## Stated task
In the AC circuit quiz:
(a) What resistance is connected in series with the 0.2 H inductance across the 220 V, 50 Hz source?
(b) What net impedance does the solution to that same problem give for the circuit?
(c) In the problem on a resistance $$R$$ and an inductor of inductance $$L$$, by how many degrees does the voltage drop across the inductor lead the voltage drop across the resistor?

## Source
220 V, 50 Hz, AC source is connected to an inductance of 0.2 H and a resistance of 20 $$\Omega$$ in series. What is the current in the circuit?

A
3.33 A

B
33.3 A

C
5 A

D
10 A

Solution

The frequency of AC source $$=f=50Hz$$
Thus the impedance of the inductor, $$X_L=\omega L=(2\pi f)L=20\pi\Omega$$
Resistance of the resistor $$=20\Omega$$
Thus, the net impedance of the circuit $$=\sqrt{X_L^2+R^2}=65.94\Omega$$
Thus, the current in the circuit $$=\dfrac{V}{X}=\dfrac{220V}{65.94\Omega}=3.33A$$
Question 2
1 / -0

In L-C-R circuit power of 3 mH inductance and $$4\Omega$$ resistance, EMF $$E=4\,cos\,1000t$$ volt is applied. The amplitude of current is

A
$$0.8\mathring{A}$$

B
$$\dfrac{4}{7}\mathring{A}$$

C
$$1.0\mathring{A}$$

D
$$\dfrac{4}{\sqrt{7}}\mathring{A}$$

Solution

Impedance of inductor=$$X_L=\omega H=1000\times 3mH=3\Omega$$
Thus the impedance of the circuit=$$X=\sqrt{X_{L}^2+R^2}=5\Omega$$
Thus amplitude of current $$I_{max}=\dfrac{E_{max}}{X}=\dfrac{4V}{5\Omega}=0.8A$$
Question 3
1 / -0

The impedance of a circuit, when a resistance $$R$$ and an inductor of inductance $$L$$ are connected in series in an AC circuit of frequency $$f$$, is

A
$$\sqrt { R+2{ \pi }^{ 2 }{ f }^{ 2 }{ L }^{ 2 } } $$

B
$$\sqrt { R+4{ \pi }^{ 2 }{ f }^{ 2 }{ L }^{ 2 } } $$

C
$$\sqrt { { R }^{ 2 }+4{ \pi }^{ 2 }{ f }^{ 2 }{ L }^{ 2 } } $$

D
$$\sqrt { { R }^{ 2 }+2{ \pi }^{ 2 }{ f }^{ 2 }{ L }^{ 2 } } $$

Solution

The impedance due to the inductor is $$2\pi fL$$ and voltage drop across inductor leads the voltage drop across resistor by $$90°$$.

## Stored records
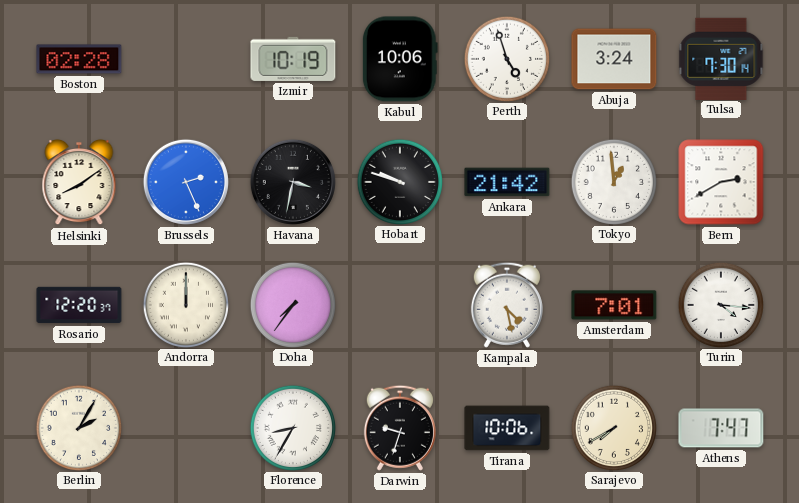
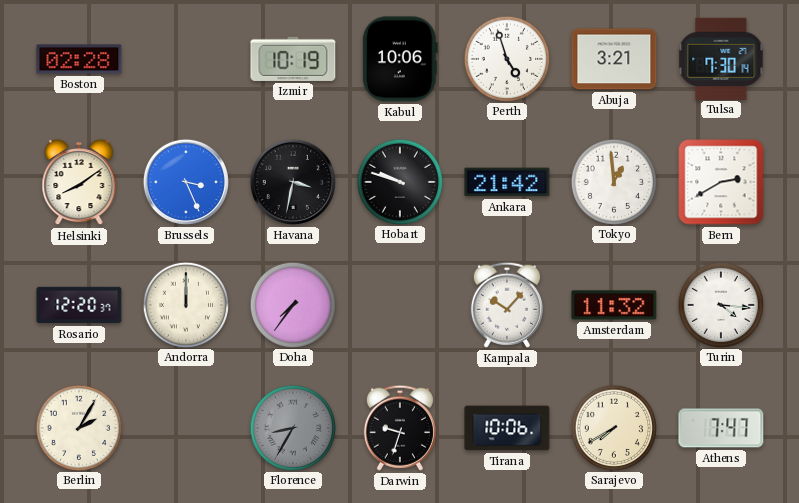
Abuja: 3:24 -> 3:21
Brussels: 2:26 -> 3:26
Kampala: 4:28 -> 10:07
Amsterdam: 7:01 -> 11:32
Florence dial: white -> grey
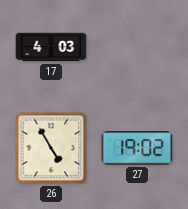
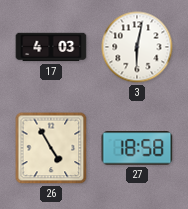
3: none -> 6:02
27: 19:02 -> 18:58
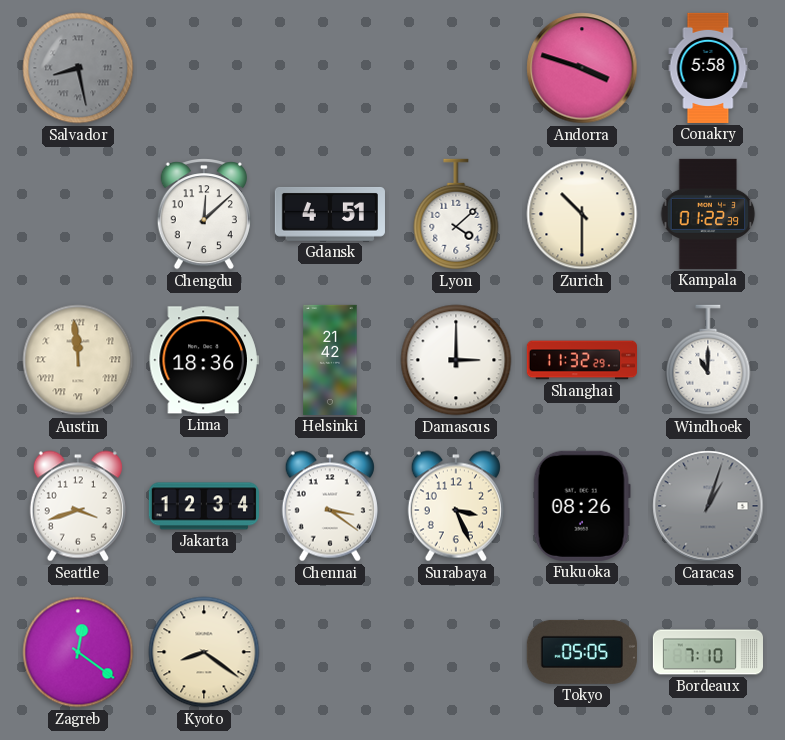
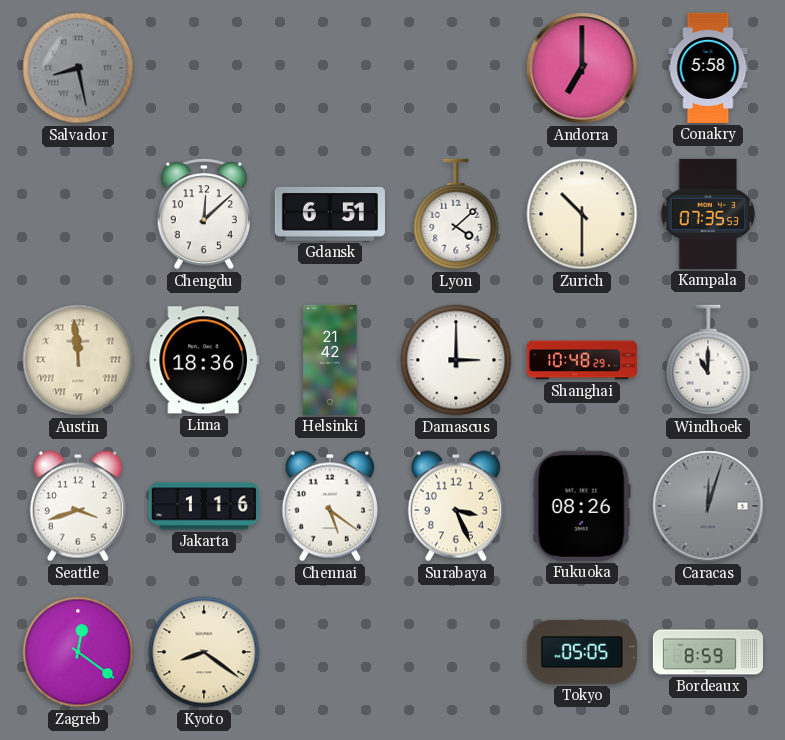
Andorra: 3:48 -> 7:00
Gdansk: 4:51 -> 6:51
Kampala: 01:22 -> 07:35
Shanghai: 11:32 -> 10:48
Jakarta: 12:34 -> 1:16
Chennai: 3:21 -> 5:21
Caracas: 1:03 -> 12:03
Bordeaux: 7:10 -> 8:59
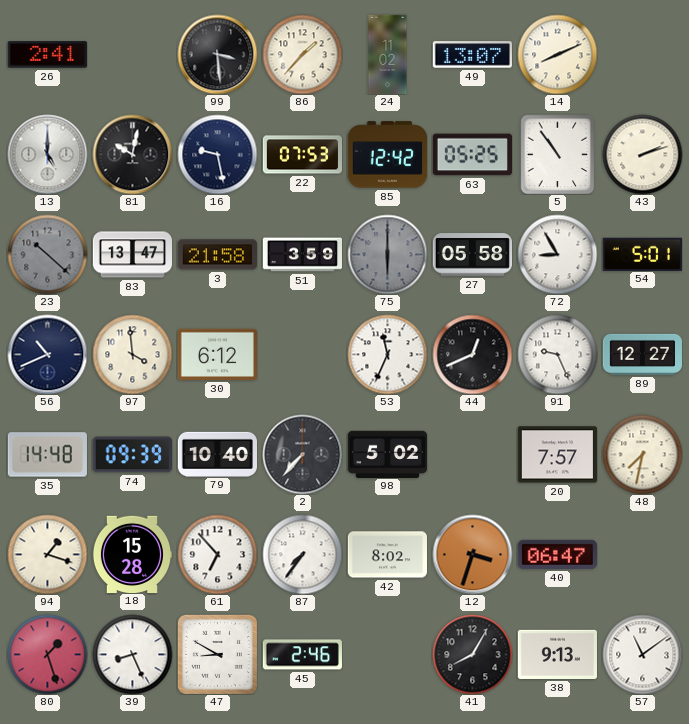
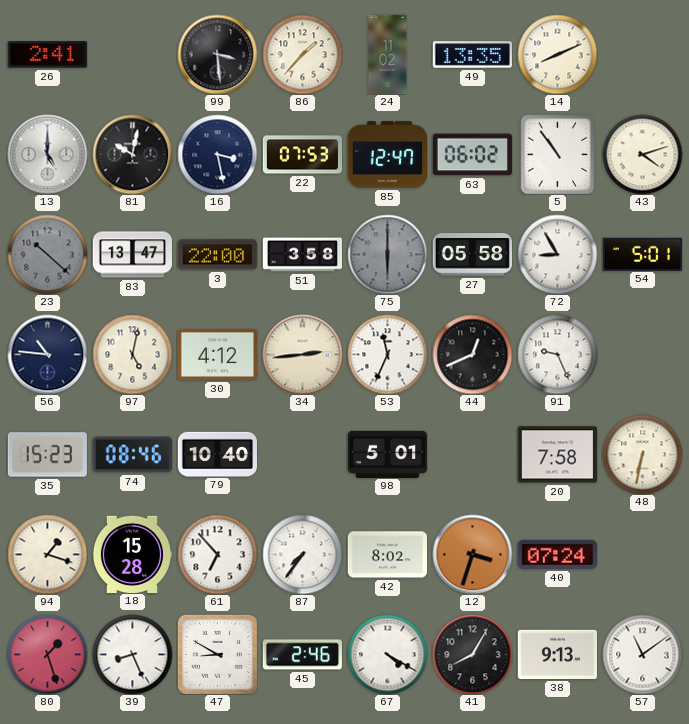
49: 13:07 -> 13:35
16: 9:28 -> 3:28
85: 12:42 -> 12:47
63: 05:25 -> 06:02
43: 2:12 -> 4:12
3: 21:58 -> 22:00
51: 3:59 -> 3:58
56: 10:41 -> 10:46
97: 3:59 -> 5:02
30: 6:12 -> 4:12
34: none -> 2:44
89: 12:27 -> none
35: 14:48 -> 15:23
74: 09:39 -> 08:46
2: 7:37 -> none
98: 5:02 -> 5:01
20: 7:57 -> 7:58
48: 7:32 -> 6:32
40: 06:47 -> 07:24
67: none -> 4:20
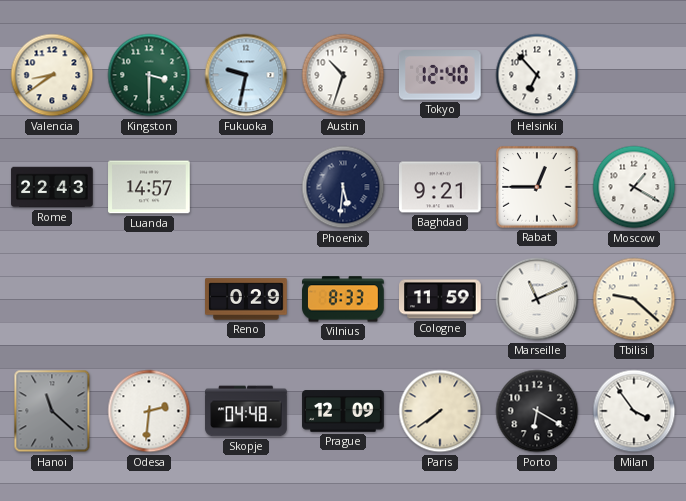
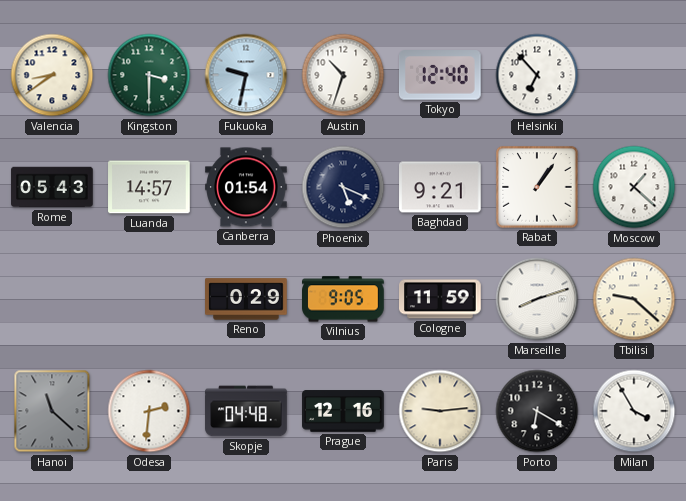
Rome: 22:43 -> 05:43
Canberra: none -> 01:54
Phoenix: 5:31 -> 5:19
Rabat: 12:45 -> 1:06
Moscow: 1:20 -> 1:22
Vilnius: 8:33 -> 9:05
Marseille: 11:11 -> 8:12
Prague: 12:09 -> 12:16
Paris: 7:39 -> 9:14
Milan: 3:54 -> 3:55
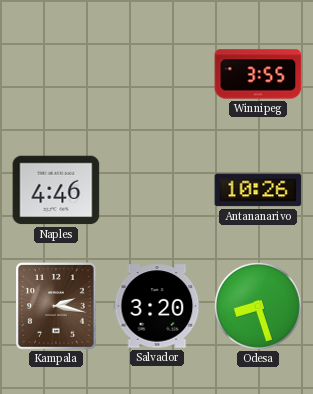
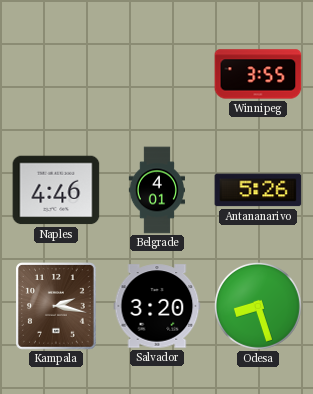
Belgrade: none -> 4:01
Antananarivo: 10:26 -> 5:26
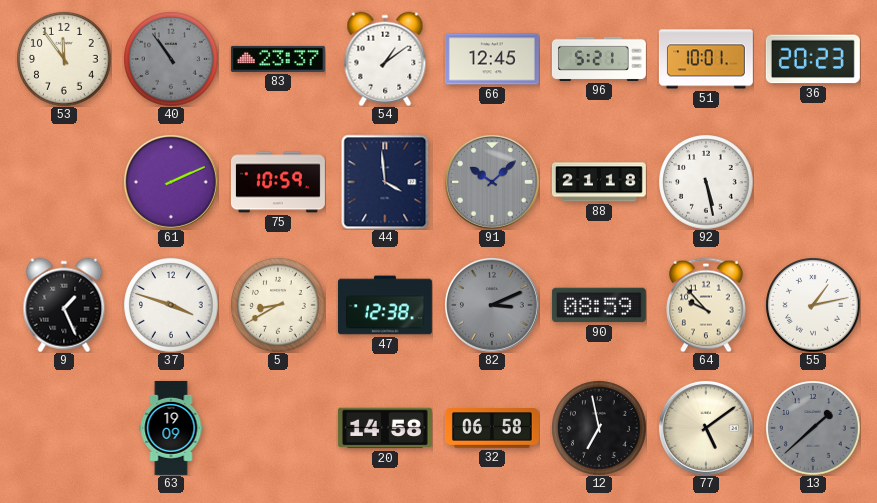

## Exercise response
(a) 20 Ω
(b) 65.94 Ω
(c) 90°